Steve Cannane is a London-based reporter for the Australian Broadcasting Corporation who is known in his native country for his “interest in exposing unscrupulous behaviour,” according to Wikipedia. No wonder he wanted to write about Scientology, which has provided him with a veritable banquet of human rights violations, spying on former allies, and members forced to disconnect from “suppressive” loved ones.
Fair Game should provide a great introduction to Scientology-watching for Australians who are curious about the cult’s activities in their own backyard, but it has plenty to offer the non-Oz-based reader who has already read Going Clear, Blown for Good, The Unbreakable Miss Lovely, and a Hubbard biography or two. There was plenty of fascinating stuff in this book that was all new to me.
One of the most interesting chapters was “Deep Sleep,” which delves into Sydney’s Chelmsford Hospital scandal.

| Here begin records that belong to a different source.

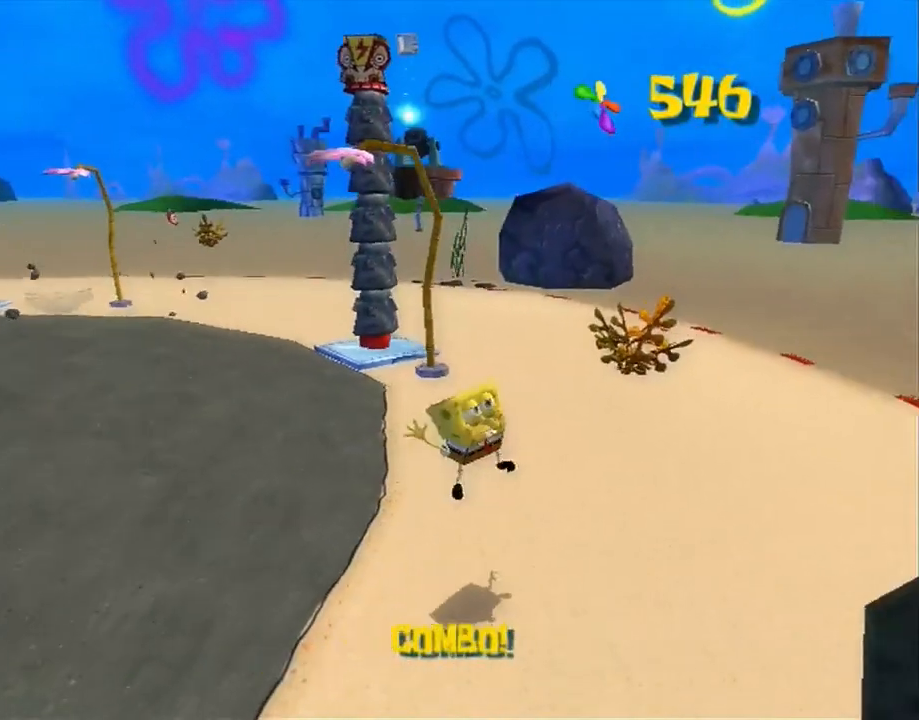
{"buttons": [], "left_stick": "down-right", "right_stick": "right", "events": [[167, "A", "down"], [317, "A", "up"], [433, "right_stick", "right"]]}
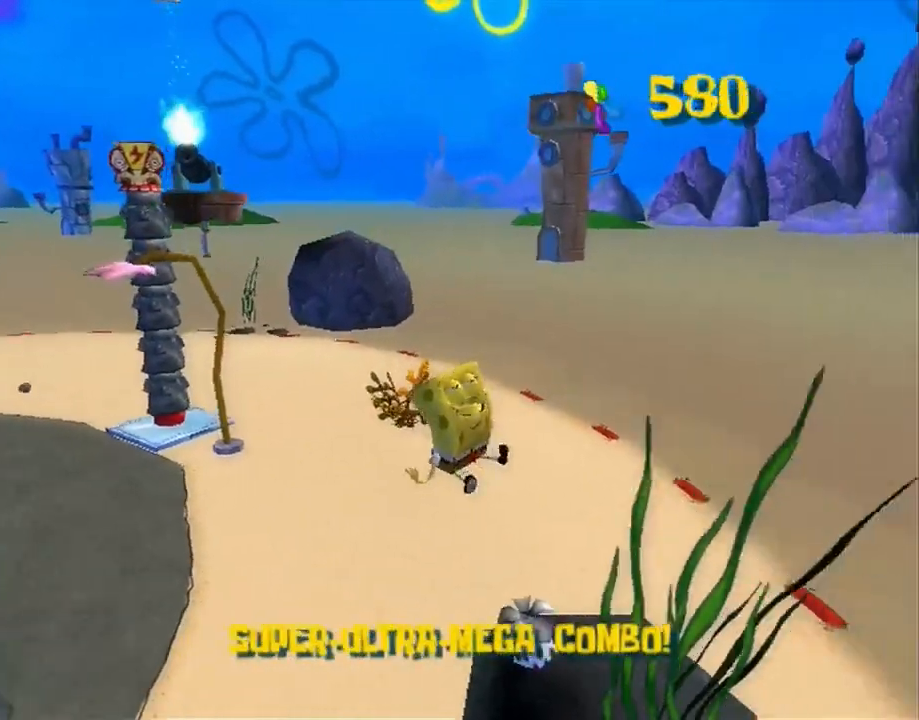
{"buttons": [], "left_stick": "down-left", "right_stick": "center", "events": [[133, "right_stick", "center"], [283, "left_stick", "down-left"], [300, "A", "down"], [433, "A", "up"]]}
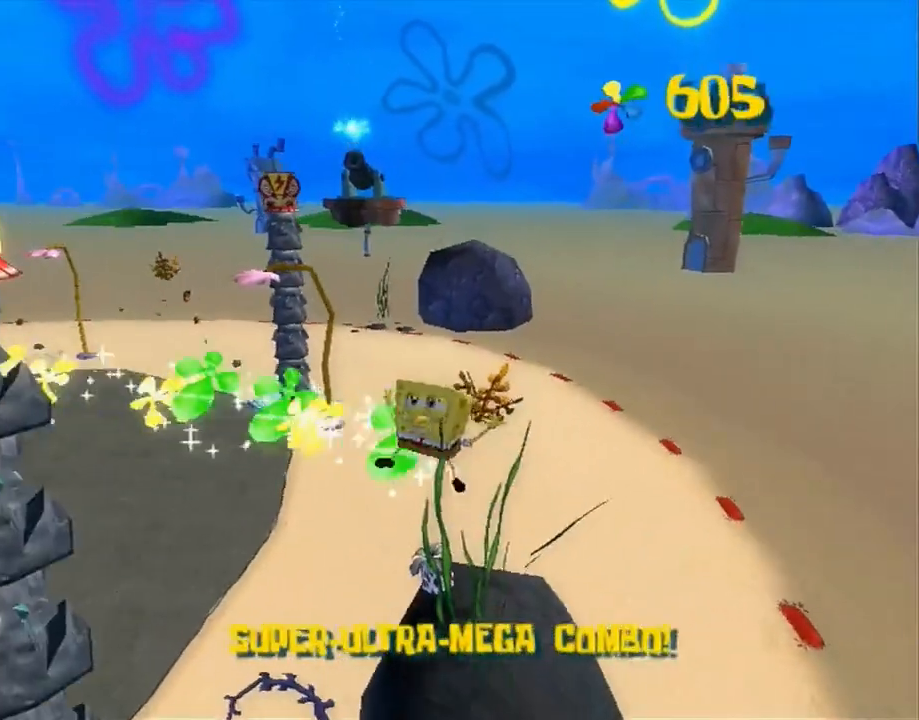
{"buttons": [], "left_stick": "center", "right_stick": "left", "events": [[83, "A", "down"], [167, "left_stick", "left"], [333, "X", "down"], [350, "A", "up"], [417, "X", "up"], [450, "right_stick", "left"], [483, "left_stick", "center"]]}
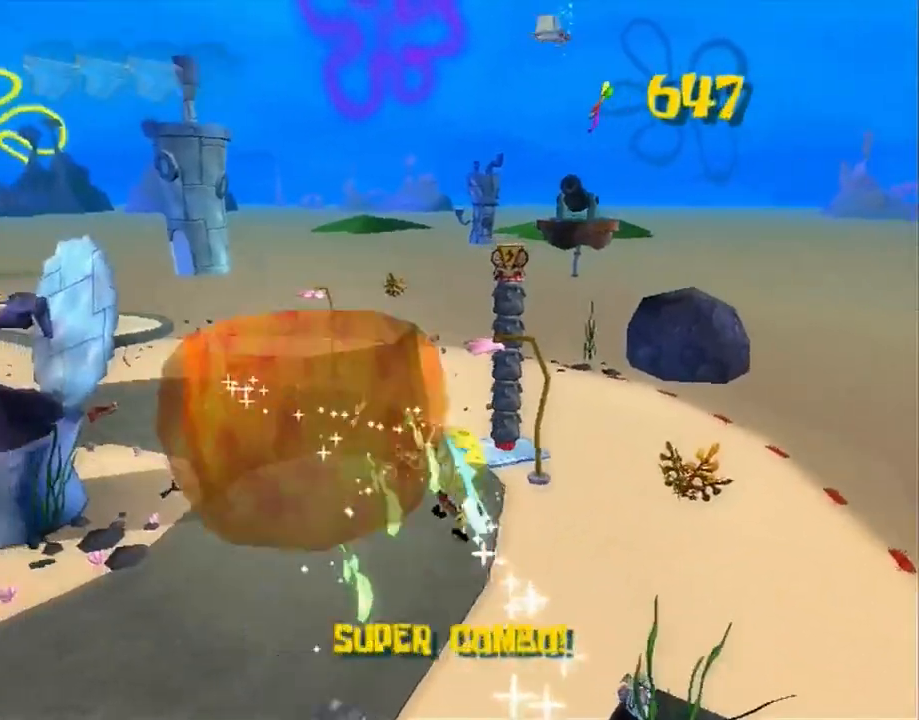
{"buttons": [], "left_stick": "center", "right_stick": "center", "events": [[33, "right_stick", "center"]]}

In the 1970s, psychiatrist Harry Bailey used a controversial form of therapy to treat mental patients and addicts, which involved putting them into medically induced comas for long periods of time. Bailey was convinced this would shut down their brains and allow them “to be reprogrammed and cleared of mental disorders.” In reality, the therapy was blamed for the deaths of numerous patients, while others committed suicide within a year of their release. The virulently anti-psychiatry Church of Scientology “played a major role in exposing the atrocities… a rare instance where the Scientologists used their undercover operations as a force for public good.” (Unfortunately, the Scientologist nurse who helped expose the sinister therapy at great personal risk was abandoned by the church; unable to find employment in her field in the aftermath of the scandal, she was left penniless and homeless, finally dying in a nursing home following complications of a stroke that had left her unable to speak for several years.)
Other chapters deal with Scientology’s recruitment of star rugby players, Australian-born Julian Assange’s role in spreading the cult’s secret documents on the Internet in the early days of the World Wide Web, and the surprisingly large number of Australians who wound up holding positions of great power in Scientology, including former Office of Special Affairs director Mike Rinder and Celebrity Centre founder Yvonne Gillham.
The final chapter of the book looks at Rinder’s life after leaving Scientology, and will no doubt shock anyone who isn’t already familiar with the cult’s tactics. Rinder and his wife Christie, a former Sea Org member, have been spied upon, had their garbage intercepted (“Look, I feel really bad, but they are paying me money to give them your garbage,” a sanitation worker told Rinder), and, most bizarrely, were befriended by a young single mom who turned out to be a Scientology spy. Heather “offered to go shopping with Christie, invited her to board game nights and her place and asked if her son wanted to register to play T-Ball with her boy.” After the Rinders moved to a different town, Heather followed, “securing a place a few blocks away.” Christie decided to end the friendship, “but felt tinges of guilt… Had Scientology and its culture of surveillance polluted their minds and made them excessively paranoid?”
As it turns out, the answer was no—Heather was, of course, a spy (though she denied it when contacted by Cannane)—but imagine having to be suspicious of every person you meet, wondering if they’re being paid to report on you. How could you ever trust anyone again?
Fair Game has a happy ending, of sorts: “The 2011 census found that just 2,163 Australians called themselves Scientologists.” (The census also showed that “Australians who describe themselves as Jedis now number over 65,000, over 30 times higher than Scientology’s figures.”) Despite the fact that a 145,000-square-foot Scientology facility just opened last month in Sydney, Tony Ortega revealed that “the church admitted in an environmental impact report that the Advanced Org will serve only about 87 customers on a given day.” Thanks to intrepid reporters like Cannane, it’s unlikely that meager number will grow anytime soon.